→ **Goal of the exercise**
Copy out all of the entries, swapping "common name" for "vernacular name" wherever it occurs and leaving everything else unchanged. Leave out the pictures.

/---

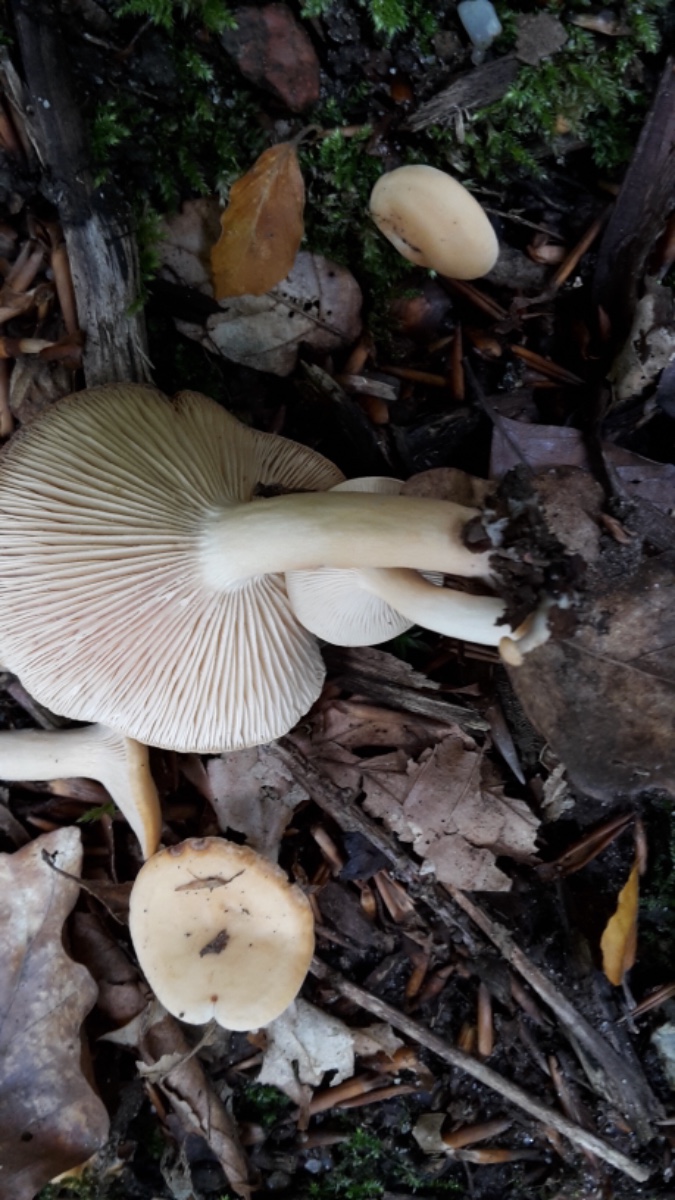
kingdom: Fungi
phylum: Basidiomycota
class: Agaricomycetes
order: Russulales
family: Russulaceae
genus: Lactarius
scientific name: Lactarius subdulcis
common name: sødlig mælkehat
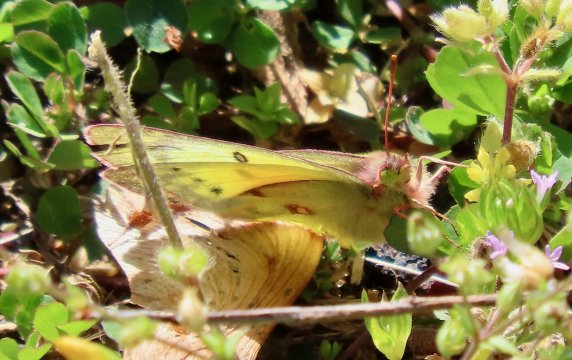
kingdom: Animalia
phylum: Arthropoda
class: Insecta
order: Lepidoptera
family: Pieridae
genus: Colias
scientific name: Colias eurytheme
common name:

\---

→ **Correct output**
kingdom: Fungi
phylum: Basidiomycota
class: Agaricomycetes
order: Russulales
family: Russulaceae
genus: Lactarius
scientific name: Lactarius subdulcis
vernacular name: sødlig mælkehat
kingdom: Animalia
phylum: Arthropoda
class: Insecta
order: Lepidoptera
family: Pieridae
genus: Colias
scientific name: Colias eurytheme
vernacular name:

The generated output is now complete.